## Extract:
The Centre’s plan to turn fair price shops into ‘nutrition hubs’ promoting millets is praiseworthy. Fair price shop agents will privately procure millets and their derivatives, and distribute them through their outlets. This entails an expansion of the scope of their operations, for which they will be financed by Small Industries Development Bank of India and trained by the National Institute of Small Enterprise and Development presumably in entrepreneurship and other skills relevant to this activity. According to a report in this newspaper, all the country’s 5.38 lakh fair price shops will be roped into this programme. But it is important to get the details of the latest fair price shop revamp scheme right so that India is able to create livelihoods on the production and distribution side. The basic challenge lies in creating millets demand.

Millets output and area under cultivation has been falling over the decades, including recent years. This is despite the fact that minimum support prices have been raised sharply by this government, alongside pulses. Millets has struggled to find takers because it still bears the age-old stigma of being a socially ‘inferior’ food. Now, the reality has changed completely. Rice and wheat are available for free at ration shops, as a result of which millets are being consumed largely out of choice. These consumers are of two types: those who engage in physical work and find millet-based meals filling; and the urban well-to-do who consume millets because they regard it as a ‘super food’.

(Dataset records)
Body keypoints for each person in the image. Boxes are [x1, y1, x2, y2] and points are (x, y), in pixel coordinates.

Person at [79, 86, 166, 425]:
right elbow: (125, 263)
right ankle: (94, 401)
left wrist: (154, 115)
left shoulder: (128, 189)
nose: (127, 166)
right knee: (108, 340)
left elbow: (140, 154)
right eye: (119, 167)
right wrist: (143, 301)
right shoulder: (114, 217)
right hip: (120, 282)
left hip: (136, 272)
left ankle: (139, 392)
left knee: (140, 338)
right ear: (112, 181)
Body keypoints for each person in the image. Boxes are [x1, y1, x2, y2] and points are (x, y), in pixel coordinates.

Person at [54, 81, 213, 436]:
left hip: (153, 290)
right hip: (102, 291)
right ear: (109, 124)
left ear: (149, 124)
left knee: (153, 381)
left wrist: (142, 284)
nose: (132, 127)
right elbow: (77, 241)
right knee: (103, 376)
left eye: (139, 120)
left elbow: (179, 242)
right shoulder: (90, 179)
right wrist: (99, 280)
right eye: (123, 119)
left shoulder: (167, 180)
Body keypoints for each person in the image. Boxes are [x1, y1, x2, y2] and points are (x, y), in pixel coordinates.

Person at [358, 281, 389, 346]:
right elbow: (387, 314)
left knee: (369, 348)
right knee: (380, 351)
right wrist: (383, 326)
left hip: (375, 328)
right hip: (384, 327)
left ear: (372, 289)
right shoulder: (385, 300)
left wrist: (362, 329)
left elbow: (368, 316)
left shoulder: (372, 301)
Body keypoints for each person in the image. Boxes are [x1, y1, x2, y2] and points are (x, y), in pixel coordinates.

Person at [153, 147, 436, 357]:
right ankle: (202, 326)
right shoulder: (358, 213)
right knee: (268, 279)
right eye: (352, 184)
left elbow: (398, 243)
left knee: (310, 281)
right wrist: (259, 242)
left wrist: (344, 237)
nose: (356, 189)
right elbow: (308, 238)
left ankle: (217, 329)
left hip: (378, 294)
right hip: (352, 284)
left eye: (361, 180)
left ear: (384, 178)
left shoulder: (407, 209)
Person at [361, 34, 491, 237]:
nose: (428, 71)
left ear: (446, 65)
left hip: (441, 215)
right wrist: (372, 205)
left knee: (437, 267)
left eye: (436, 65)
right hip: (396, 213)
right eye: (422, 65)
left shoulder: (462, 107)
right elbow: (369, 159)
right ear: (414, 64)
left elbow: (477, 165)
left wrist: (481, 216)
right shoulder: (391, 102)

## Apply what you read:
• A. Answer these questions from the text on millets and fair price shops, one line each:
(i) Which body will finance the fair price shop agents?
(ii) How many fair price shops will be brought into the programme?
(iii) What are the two types of consumers who eat millets by choice?
• B. Proceed with the text on millets and fair price shops, picking up after its last sentence.
You can leave the records aside, since nothing here depends on them.

## List of answers:
• A.
(i) Small Industries Development Bank of India.
(ii) All 5.38 lakh fair price shops in the country.
(iii) People who do physical work and find millet-based meals filling, and the urban well-to-do who regard millets as a 'super food'.

• B.
Millet consumption is well established in the top growing States of Rajasthan (bajra), Maharashtra (jowar) and Karnataka (ragi). Millets sell at a higher price (upwards of 30 per cent) than wheat or ordinary quality rice, which poses challenges to its adoption at a ration shop level. In order to massify demand beyond rural users who use their own produce and the premium urban market, the resistance to millets born out of its taste and texture needs to be countered. Food research institutes have their task cut out. Only with demand can output increase (India produces 15 million tonnes, 40 per cent of global output) and prices fall.

It may be a good idea to initially promote or start the scheme in the millet growing regions, with a tradition of millet consumption. Ration shop owners/agents are expected to source from farmer producer organisations locally to make the exercise cost-effective. FPOs should receive a policy boost, coinciding with the focus on revamping ration shops. The latter need to be revamped and run transparently to rid them of their air of seediness. The Centre and States need to work together without acrimony and suspicion. Finally, millets must become a staple all over again. They consume less water and other inputs, while being beneficial for a country where non-communicable diseases (diabetes, hypertension and cardiac issues) are on the rise.